A few months ago I worked with colleagues from iOpener at London Business School. Our brief was to help 400 MBAers improve their business writing. Session 1 was the technical stuff. Imporant but not exactly existential. Session 2 was applying the learning to a cover letter for a work placement. Here it got interesting. The drafts were mostly technically ok; and some were good. All were worthy. But very few excited me or gave me a feel for the writer. What was their USP? What did they bring that was exciting or different, beyond their undisputed competence.
As we talked, I probed and dug, listened for the peaks of energy and interest, shared my reactions to the anodyne – and what hidden gems we found! Not all the gems were unique but plenty were rare. And if some had no precious stones, their combinations of baser metals still glistened when we shone the light on them.
It seems that the foremost issue was not ‘writing well’ but for each person to become aware of what they had to say about themselves – to find their best story; to have the courage to tell that story; and then to express it in a way that was clear, energetic, compelling and fresh.
This experience echoed last week when I coached some senior Whitehall civil servants through their 360 degree feedback reports. Most reports were 40 pages long. We’d not met before and we had 1 hour to reach some conclusions and capture them in a development plan. A challenge. Where do you start?

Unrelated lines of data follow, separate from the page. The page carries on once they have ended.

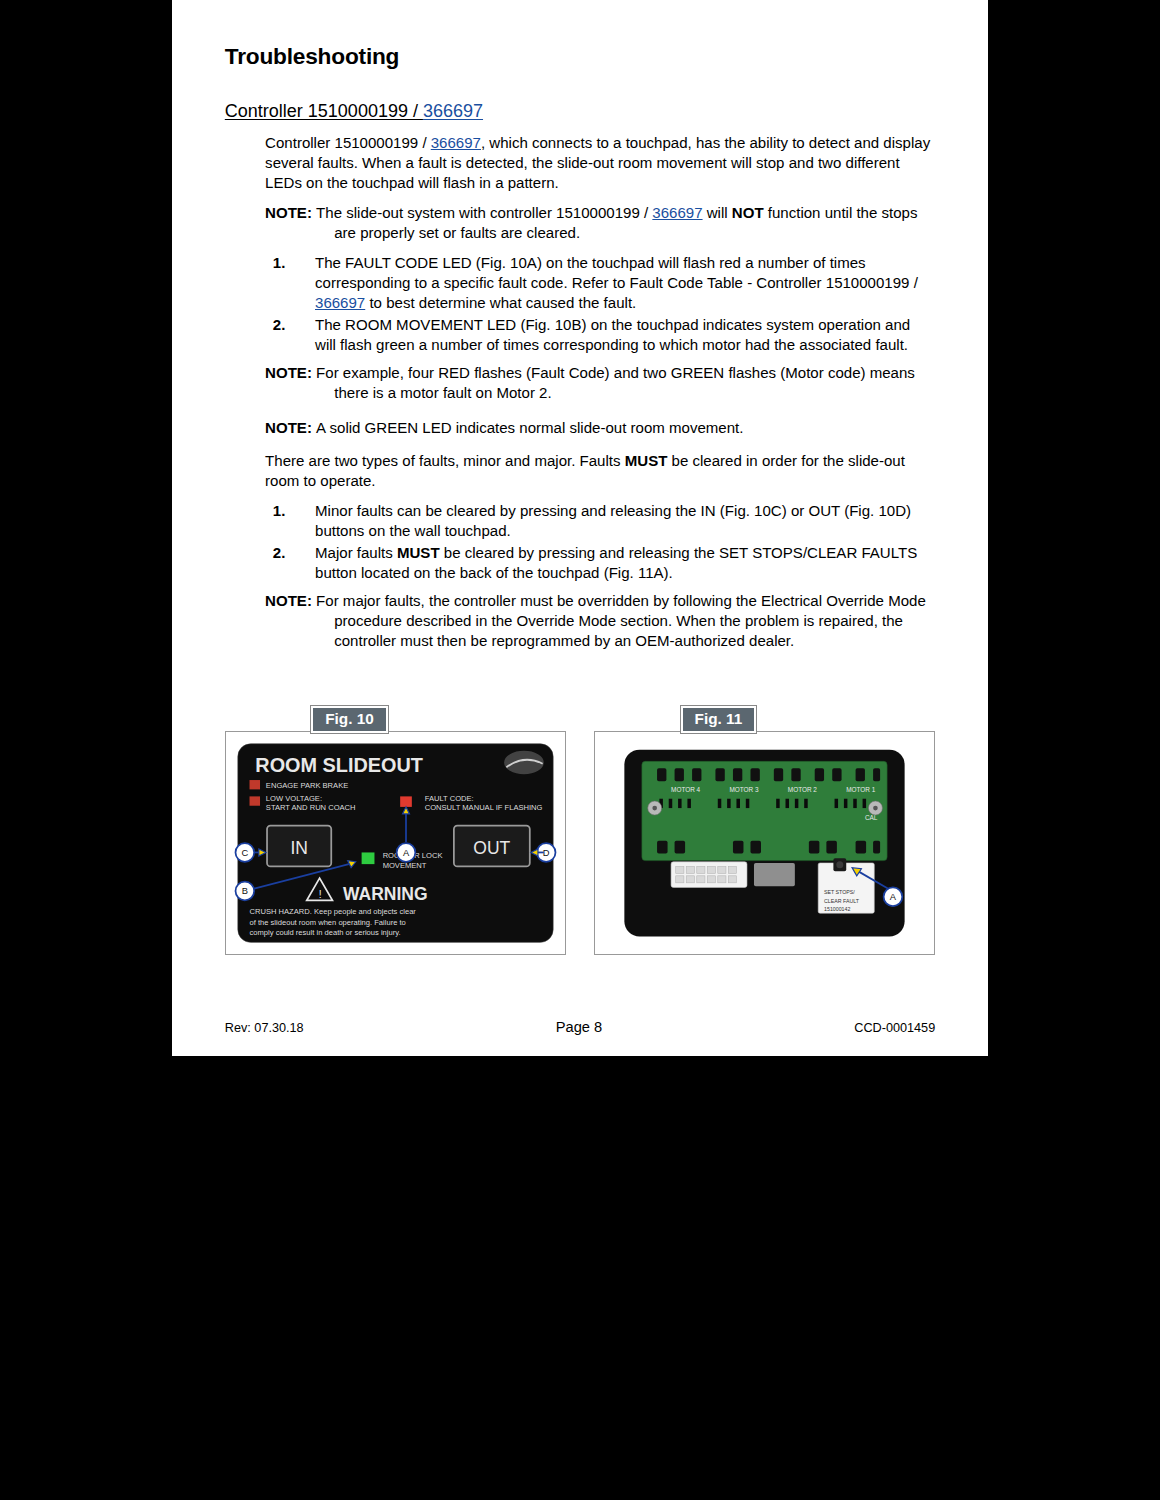Troubleshooting
Controller 1510000199 / 366697
Controller 1510000199 / 366697, which connects to a touchpad, has the ability to detect and display several faults. When a fault is detected, the slide-out room movement will stop and two different LEDs on the touchpad will flash in a pattern.
NOTE: The slide-out system with controller 1510000199 / 366697 will NOT function until the stops are properly set or faults are cleared.
The FAULT CODE LED (Fig. 10A) on the touchpad will flash red a number of times corresponding to a specific fault code. Refer to Fault Code Table - Controller 1510000199 / 366697 to best determine what caused the fault.
The ROOM MOVEMENT LED (Fig. 10B) on the touchpad indicates system operation and will flash green a number of times corresponding to which motor had the associated fault.
NOTE: For example, four RED flashes (Fault Code) and two GREEN flashes (Motor code) means there is a motor fault on Motor 2.
NOTE: A solid GREEN LED indicates normal slide-out room movement.
There are two types of faults, minor and major. Faults MUST be cleared in order for the slide-out room to operate.
Minor faults can be cleared by pressing and releasing the IN (Fig. 10C) or OUT (Fig. 10D) buttons on the wall touchpad.
Major faults MUST be cleared by pressing and releasing the SET STOPS/CLEAR FAULTS button located on the back of the touchpad (Fig. 11A).
NOTE: For major faults, the controller must be overridden by following the Electrical Override Mode procedure described in the Override Mode section. When the problem is repaired, the controller must then be reprogrammed by an OEM-authorized dealer.
Fig. 10
ROOM SLIDEOUT ENGAGE PARK BRAKE LOW VOLTAGE: START AND RUN COACH FAULT CODE: CONSULT MANUAL IF FLASHING IN OUT ROOM OR LOCK MOVEMENT ! WARNING CRUSH HAZARD. Keep people and objects clear of the slideout room when operating. Failure to comply could result in death or serious injury. A C D B
Fig. 11
MOTOR 4 MOTOR 3 MOTOR 2 MOTOR 1 CAL SET STOPS/ CLEAR FAULT 151000142 A
Rev: 07.30.18 Page 8 CCD-0001459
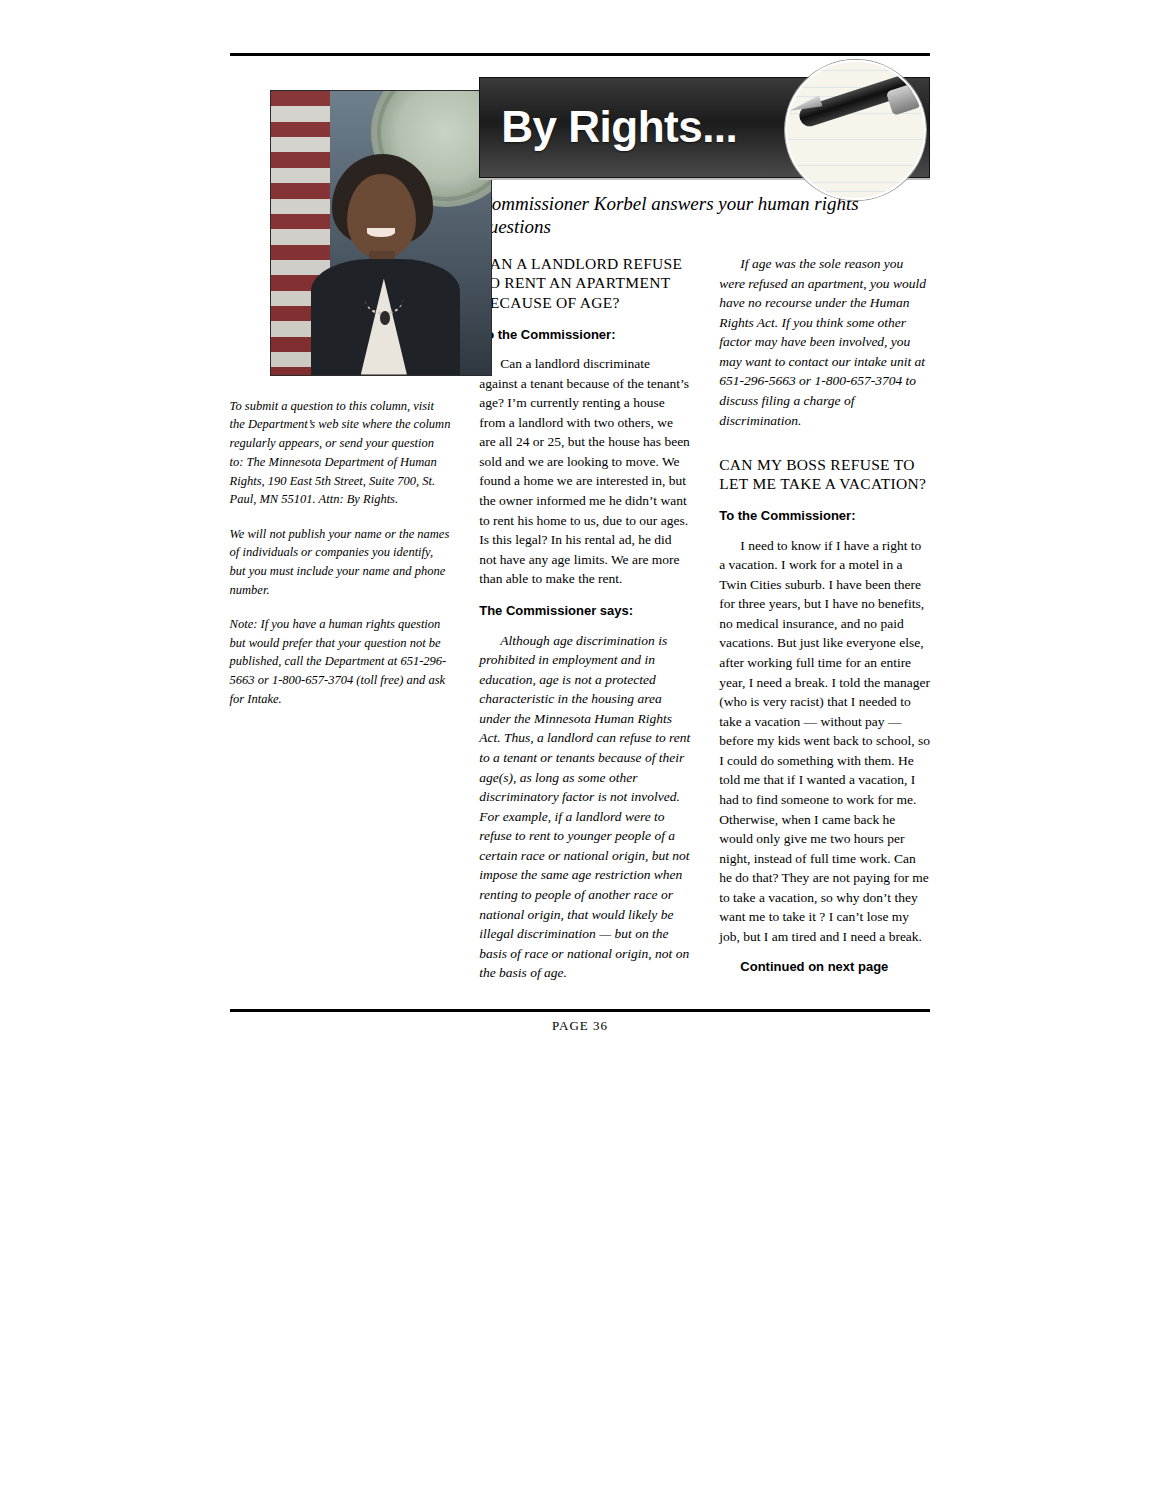To submit a question to this column, visit the Department’s web site where the column regularly appears, or send your question to: The Minnesota Department of Human Rights, 190 East 5th Street, Suite 700, St. Paul, MN 55101. Attn: By Rights.
We will not publish your name or the names of individuals or companies you identify, but you must include your name and phone number.
Note: If you have a human rights question but would prefer that your question not be published, call the Department at 651-296-5663 or 1-800-657-3704 (toll free) and ask for Intake.
By Rights...
Commissioner Korbel answers your human rights questions
CAN A LANDLORD REFUSE TO RENT AN APARTMENT BECAUSE OF AGE?
To the Commissioner:
Can a landlord discriminate against a tenant because of the tenant’s age? I’m currently renting a house from a landlord with two others, we are all 24 or 25, but the house has been sold and we are looking to move. We found a home we are interested in, but the owner informed me he didn’t want to rent his home to us, due to our ages. Is this legal? In his rental ad, he did not have any age limits. We are more than able to make the rent.
The Commissioner says:
Although age discrimination is prohibited in employment and in education, age is not a protected characteristic in the housing area under the Minnesota Human Rights Act. Thus, a landlord can refuse to rent to a tenant or tenants because of their age(s), as long as some other discriminatory factor is not involved. For example, if a landlord were to refuse to rent to younger people of a certain race or national origin, but not impose the same age restriction when renting to people of another race or national origin, that would likely be illegal discrimination — but on the basis of race or national origin, not on the basis of age.
If age was the sole reason you were refused an apartment, you would have no recourse under the Human Rights Act. If you think some other factor may have been involved, you may want to contact our intake unit at 651-296-5663 or 1-800-657-3704 to discuss filing a charge of discrimination.
CAN MY BOSS REFUSE TO LET ME TAKE A VACATION?
To the Commissioner:
I need to know if I have a right to a vacation. I work for a motel in a Twin Cities suburb. I have been there for three years, but I have no benefits, no medical insurance, and no paid vacations. But just like everyone else, after working full time for an entire year, I need a break. I told the manager (who is very racist) that I needed to take a vacation — without pay — before my kids went back to school, so I could do something with them. He told me that if I wanted a vacation, I had to find someone to work for me. Otherwise, when I came back he would only give me two hours per night, instead of full time work. Can he do that? They are not paying for me to take a vacation, so why don’t they want me to take it ? I can’t lose my job, but I am tired and I need a break.
Continued on next page
PAGE 36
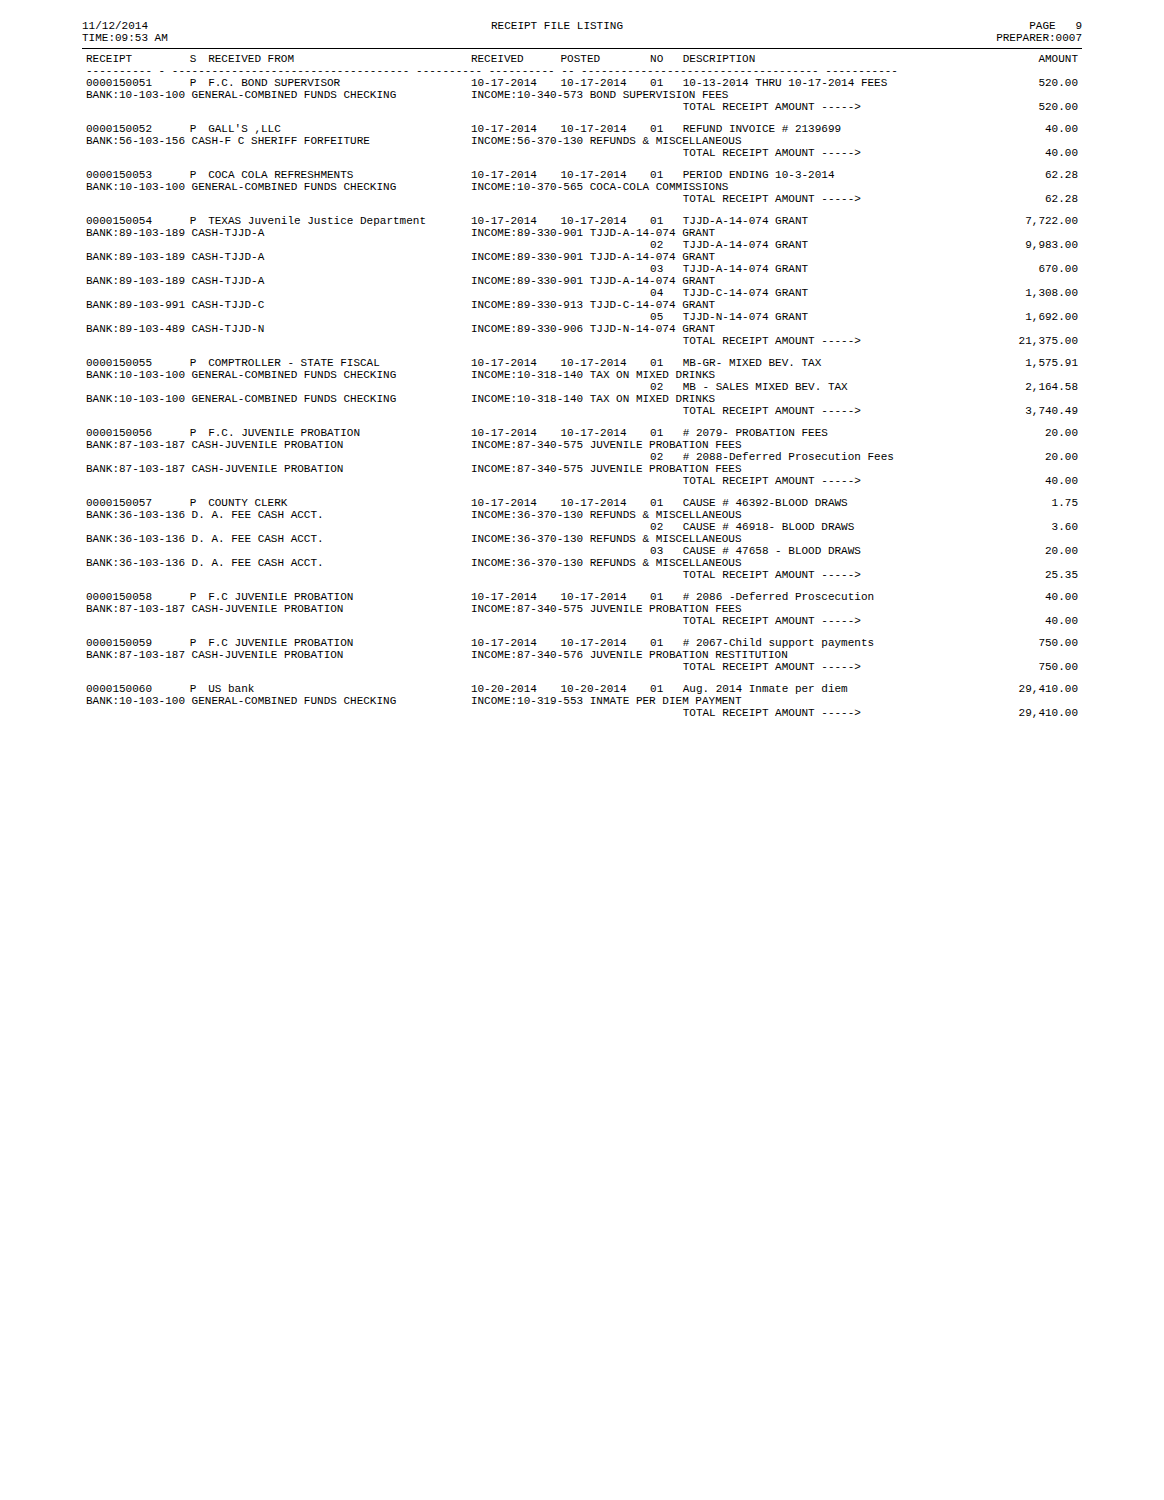11/12/2014
TIME:09:53 AM
RECEIPT FILE LISTING
PAGE 9
PREPARER:0007
| RECEIPT | S | RECEIVED FROM | RECEIVED | POSTED | NO | DESCRIPTION | AMOUNT |
| --- | --- | --- | --- | --- | --- | --- | --- |
| ---------- - ------------------------------------ ---------- ---------- -- ------------------------------------ ----------- |
| 0000150051 | P | F.C. BOND SUPERVISOR | 10-17-2014 | 10-17-2014 | 01 | 10-13-2014 THRU 10-17-2014 FEES | 520.00 |
| BANK:10-103-100 GENERAL-COMBINED FUNDS CHECKING | INCOME:10-340-573 BOND SUPERVISION FEES | |
| | TOTAL RECEIPT AMOUNT -----> | 520.00 |
| 0000150052 | P | GALL'S ,LLC | 10-17-2014 | 10-17-2014 | 01 | REFUND INVOICE # 2139699 | 40.00 |
| BANK:56-103-156 CASH-F C SHERIFF FORFEITURE | INCOME:56-370-130 REFUNDS & MISCELLANEOUS | |
| | TOTAL RECEIPT AMOUNT -----> | 40.00 |
| 0000150053 | P | COCA COLA REFRESHMENTS | 10-17-2014 | 10-17-2014 | 01 | PERIOD ENDING 10-3-2014 | 62.28 |
| BANK:10-103-100 GENERAL-COMBINED FUNDS CHECKING | INCOME:10-370-565 COCA-COLA COMMISSIONS | |
| | TOTAL RECEIPT AMOUNT -----> | 62.28 |
| 0000150054 | P | TEXAS Juvenile Justice Department | 10-17-2014 | 10-17-2014 | 01 | TJJD-A-14-074 GRANT | 7,722.00 |
| BANK:89-103-189 CASH-TJJD-A | INCOME:89-330-901 TJJD-A-14-074 GRANT | |
| | 02 | TJJD-A-14-074 GRANT | 9,983.00 |
| BANK:89-103-189 CASH-TJJD-A | INCOME:89-330-901 TJJD-A-14-074 GRANT | |
| | 03 | TJJD-A-14-074 GRANT | 670.00 |
| BANK:89-103-189 CASH-TJJD-A | INCOME:89-330-901 TJJD-A-14-074 GRANT | |
| | 04 | TJJD-C-14-074 GRANT | 1,308.00 |
| BANK:89-103-991 CASH-TJJD-C | INCOME:89-330-913 TJJD-C-14-074 GRANT | |
| | 05 | TJJD-N-14-074 GRANT | 1,692.00 |
| BANK:89-103-489 CASH-TJJD-N | INCOME:89-330-906 TJJD-N-14-074 GRANT | |
| | TOTAL RECEIPT AMOUNT -----> | 21,375.00 |
| 0000150055 | P | COMPTROLLER - STATE FISCAL | 10-17-2014 | 10-17-2014 | 01 | MB-GR- MIXED BEV. TAX | 1,575.91 |
| BANK:10-103-100 GENERAL-COMBINED FUNDS CHECKING | INCOME:10-318-140 TAX ON MIXED DRINKS | |
| | 02 | MB - SALES MIXED BEV. TAX | 2,164.58 |
| BANK:10-103-100 GENERAL-COMBINED FUNDS CHECKING | INCOME:10-318-140 TAX ON MIXED DRINKS | |
| | TOTAL RECEIPT AMOUNT -----> | 3,740.49 |
| 0000150056 | P | F.C. JUVENILE PROBATION | 10-17-2014 | 10-17-2014 | 01 | # 2079- PROBATION FEES | 20.00 |
| BANK:87-103-187 CASH-JUVENILE PROBATION | INCOME:87-340-575 JUVENILE PROBATION FEES | |
| | 02 | # 2088-Deferred Prosecution Fees | 20.00 |
| BANK:87-103-187 CASH-JUVENILE PROBATION | INCOME:87-340-575 JUVENILE PROBATION FEES | |
| | TOTAL RECEIPT AMOUNT -----> | 40.00 |
| 0000150057 | P | COUNTY CLERK | 10-17-2014 | 10-17-2014 | 01 | CAUSE # 46392-BLOOD DRAWS | 1.75 |
| BANK:36-103-136 D. A. FEE CASH ACCT. | INCOME:36-370-130 REFUNDS & MISCELLANEOUS | |
| | 02 | CAUSE # 46918- BLOOD DRAWS | 3.60 |
| BANK:36-103-136 D. A. FEE CASH ACCT. | INCOME:36-370-130 REFUNDS & MISCELLANEOUS | |
| | 03 | CAUSE # 47658 - BLOOD DRAWS | 20.00 |
| BANK:36-103-136 D. A. FEE CASH ACCT. | INCOME:36-370-130 REFUNDS & MISCELLANEOUS | |
| | TOTAL RECEIPT AMOUNT -----> | 25.35 |
| 0000150058 | P | F.C JUVENILE PROBATION | 10-17-2014 | 10-17-2014 | 01 | # 2086 -Deferred Proscecution | 40.00 |
| BANK:87-103-187 CASH-JUVENILE PROBATION | INCOME:87-340-575 JUVENILE PROBATION FEES | |
| | TOTAL RECEIPT AMOUNT -----> | 40.00 |
| 0000150059 | P | F.C JUVENILE PROBATION | 10-17-2014 | 10-17-2014 | 01 | # 2067-Child support payments | 750.00 |
| BANK:87-103-187 CASH-JUVENILE PROBATION | INCOME:87-340-576 JUVENILE PROBATION RESTITUTION | |
| | TOTAL RECEIPT AMOUNT -----> | 750.00 |
| 0000150060 | P | US bank | 10-20-2014 | 10-20-2014 | 01 | Aug. 2014 Inmate per diem | 29,410.00 |
| BANK:10-103-100 GENERAL-COMBINED FUNDS CHECKING | INCOME:10-319-553 INMATE PER DIEM PAYMENT | |
| | TOTAL RECEIPT AMOUNT -----> | 29,410.00 |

Sir John came to the rescue. I needed to get my coachees to show themselves to me so that together we could find their learning edge – that heady mix of self-awareness, operational need and appetite that fuels personal change at work. And mostly we succeeded as I gave my full attention to the person opposite, using the report as fuel for our conversation.
So maybe Sir John was right, there is only one coaching question: who are you?